During the course of this semester, workshops were conducted, ideas were gathered and opinions were requested, all with the goal of answering one question: How can the current education system work better for students?
This question drives the Quality Enhancement Plan, said Dr. Michael Turney, faculty coordinator for the Southern Association of Colleges and Schools reaffirmation. The QEP is a new component of the SACS reaffirmation of accreditation process. The purpose of SACS, Turney said, is to help control the quality of education. He said SACS is shifting away from the expectation that every institution will fit identical standards, and starting to focus on quality assurance and the improvement of student learning outcomes as it relates to university mission statements.
A well-developed QEP is SAC’s way of promoting ongoing improvement, according to Turney. In an effort to acquire ideas on ways to improve student learning, an e-mail account, Blackboard site and many workshops were set up with the sole purpose of obtaining possible QEP topics for NKU. There is even a suite of offices in Founders Hall 502 dubbed “QEP Central.”
Hundreds of topics were submitted, many of them following common themes, Turney said. He, along with Dr. Samuel Zachary, chair of the QEP Theme and Concept Committee and dozens of others, worked to narrow 262 potential QEP topics suggested by faculty, staff and students into 28 distinct categories. The process continued, Zachary said, with a retreat to narrow down the topics even further.

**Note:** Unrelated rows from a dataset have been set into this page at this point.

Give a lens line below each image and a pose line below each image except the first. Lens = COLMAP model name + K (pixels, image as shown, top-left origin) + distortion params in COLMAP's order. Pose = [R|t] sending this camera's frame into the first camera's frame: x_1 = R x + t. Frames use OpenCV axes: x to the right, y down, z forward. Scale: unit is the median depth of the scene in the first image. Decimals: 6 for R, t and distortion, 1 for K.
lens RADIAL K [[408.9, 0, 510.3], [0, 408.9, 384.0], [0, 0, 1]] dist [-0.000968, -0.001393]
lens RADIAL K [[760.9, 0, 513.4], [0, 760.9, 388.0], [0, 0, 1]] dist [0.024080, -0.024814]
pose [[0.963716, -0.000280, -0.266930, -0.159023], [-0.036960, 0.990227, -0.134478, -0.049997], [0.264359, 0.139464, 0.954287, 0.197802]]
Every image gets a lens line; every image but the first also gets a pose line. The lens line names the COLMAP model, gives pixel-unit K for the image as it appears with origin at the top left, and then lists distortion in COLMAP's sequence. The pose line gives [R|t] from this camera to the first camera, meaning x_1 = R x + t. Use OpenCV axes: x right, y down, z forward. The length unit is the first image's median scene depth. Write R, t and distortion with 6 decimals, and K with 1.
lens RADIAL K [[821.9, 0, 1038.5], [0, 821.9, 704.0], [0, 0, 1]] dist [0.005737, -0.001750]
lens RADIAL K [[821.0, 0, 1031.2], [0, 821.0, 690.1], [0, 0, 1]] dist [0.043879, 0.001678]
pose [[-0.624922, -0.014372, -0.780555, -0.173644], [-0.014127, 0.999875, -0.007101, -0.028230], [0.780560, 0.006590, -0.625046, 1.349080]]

Kristin Hornsby, a sophomore theatre major, was a student representative on the QEP Executive Committee who participated in an all-day retreat March 20 to whittle the 28 categories into eight topics. “Each committee member was allotted 10 votes to disperse over 28 topics as they saw fit,” Hornsby said. “When this initial vote was over, it was quite clear which topics the committee felt strongly about and which topics, although important, we felt were not befitting of the QEP selection.”
“After much deliberation, we settled on eight overall topics that included a variety of prominent issues,” Hornsby said.
The eight topics were displayed at the QEP poster sessions, held March 28 and 29, as potential ideas to improve student learning at NKU.
Build a community of communicators-A culture emphasizing communication and supporting an environment of critical thinking, creative expression and effective communication.
Create a culture of active learning-Faculty incorporation of active learning will be encouraged, facilitated and rewarded.
Enhance student success-The level of college readiness will be identified and student need will be matched to an academic success plan. Student progress will be monitored and curricular scheduling will align with student needs.
Enrich the student experience and create a sense of place-Create a student experience that will engage students in the university community, promote learning, and enhance achievement by expanding learning communities, encouraging career exploration and including more opportunities for faculty-student interactions.
Expand comfort zones-enhance student learning in a diverse and global environment by developing intercultural communication, helping students understand world perspectives and creating a safe environment where students can engage in dialogue about uncomfortable topics.
Expand international competence-promote student success in a global environment by collaborating in internationalized experiences, acquiring competence in non-English language and integrating international perspectives into their studies.
Promote career exploration-solicit pre- and post-graduation experience-based learning opportunities.
Value diversity-enhance students’ capacity to engage in communication with people of varying backgrounds and identities by designing learning experiences that will enable students to function successfully beyond their past and current experiences.
Hornsby said any of the eight potential topics will be beneficial to NKU and deserve due consideration, but feels strongly about diversity and globalization. “So often I see community members who misunderstand or harbor intolerance for people or groups who are different from them,” she said. “I think it’s important for our students, and the rest of the NKU community, to step out of their comfort zone, this cozy little world they have created, and expose themselves to different races, creeds, cultures, religions, nationalities and orientations.”
Zachary said three open forums will be held where faculty, staff and students may express their opinions on the eight topics. The forums will be held in AC 506 from 9 to 10 a.m. April 4, 12:15 to 1:15 p.m. April 10 and 11 a.m. to noon April 11.
After data is collected from the open forums and the survey, the topics will again be narrowed down by the QEP committees, to about three or four, and submitted to NKU President James Votruba, who will make the final topic decision, Zachary said. After the final topic is decided upon, another committee will begin a plan to implement the idea during the next five years. Zachary emphasizes that the final choice is very complex. “We have to be able to accomplish it, afford it and we have to be invested in it,” Zachary said.